Use E30 to reduce health risk

WILMOT, S.D. — Contrary to public perception, the majority of city dwellers, even those in smaller cities, live in what researchers define as traffic areas.

By: Orrie Swayze, Agweek

WILMOT, S.D. — Contrary to public perception, the majority of city dwellers, even those in smaller cities, live in what researchers define as traffic areas.

Studies indicate these citizens have nearly twice the risk for breast cancer and heart disease that causes more than 2,200 premature deaths daily and costs $450 billion annually. International research also reports gasoline’s emissions are especially injurious to children causing increased rates for childhood cancers, birth defects, learning disabilities, asthma, etc.

Common sense won when lead octane enhancers were phased out. Regrettably, common sense lost when refiners replaced lead with equally hazardous benzene-based aromatic octane enhancers. The 1990 Clean Air Act acknowledged these health risks and required phasing out benzene-based aromatic octane enhancers.

Yet these aromatics remain as approximately 25 percent of gasoline content because it “costs too much” to remove them. The stable nature of aromatic octane enhancers make them difficult to fully combust, thus they account for nearly 100 percent of the primary toxic content found in traffic emissions. Simply replacing these aromatic octane enhancers with more fully combustible octane enhancers will significantly reduce overall heart disease risks and children’s debilitating health problems associated with traffic areas.

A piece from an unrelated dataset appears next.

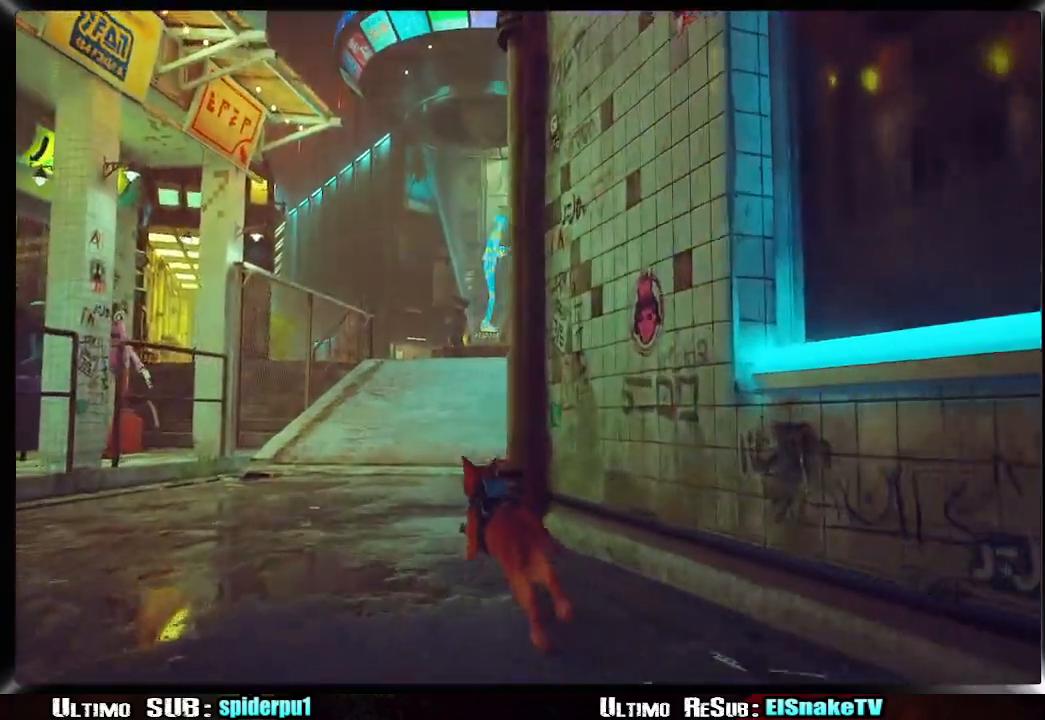
{"buttons": ["R2"], "left_stick": "up-left", "right_stick": "center", "events": []}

Few octane enhancers can satisfy engine octane needs when aromatics are removed and new engine designs can maximize auto fleet miles per gallon if minimum octane is increased. Consequently, engine manufacturers have recently asked that E30 be certified as a test fuel because E30 has desired octane and emission benefits. Reaching E30’s “blending” octane levels requires larger volumes of much lower octane isobutanol or other octane enhancers that increase costs versus E30.

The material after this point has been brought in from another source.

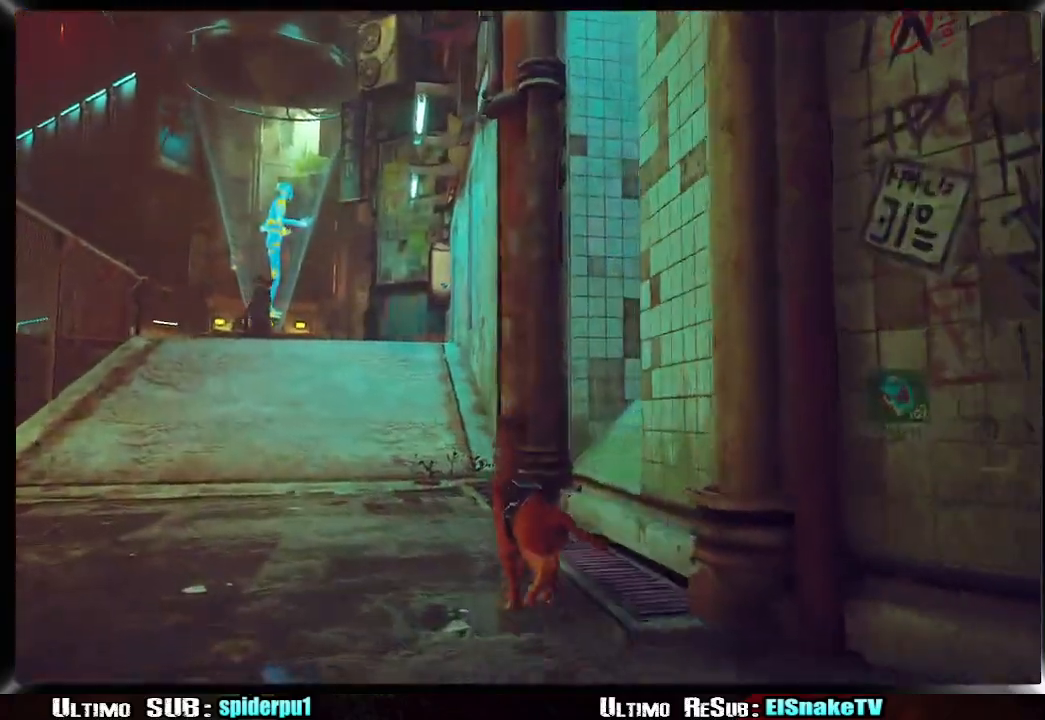
{"buttons": ["R2"], "left_stick": "up-left", "right_stick": "center", "events": []}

What if today standard auto owners chose to accept E30’s minimal, if any, risks, making possible major reductions in occurrences of heart attacks, strokes, breast cancer and children’s debilitating birth defects, cancers, etc.?

Editor’s Note: Swayze is a founding board member of the South Dakota Corn Growers Association, South Dakota Corn Utilization Council (served as president of both organizations), ProGold LLC and the American Coalition of Ethanol.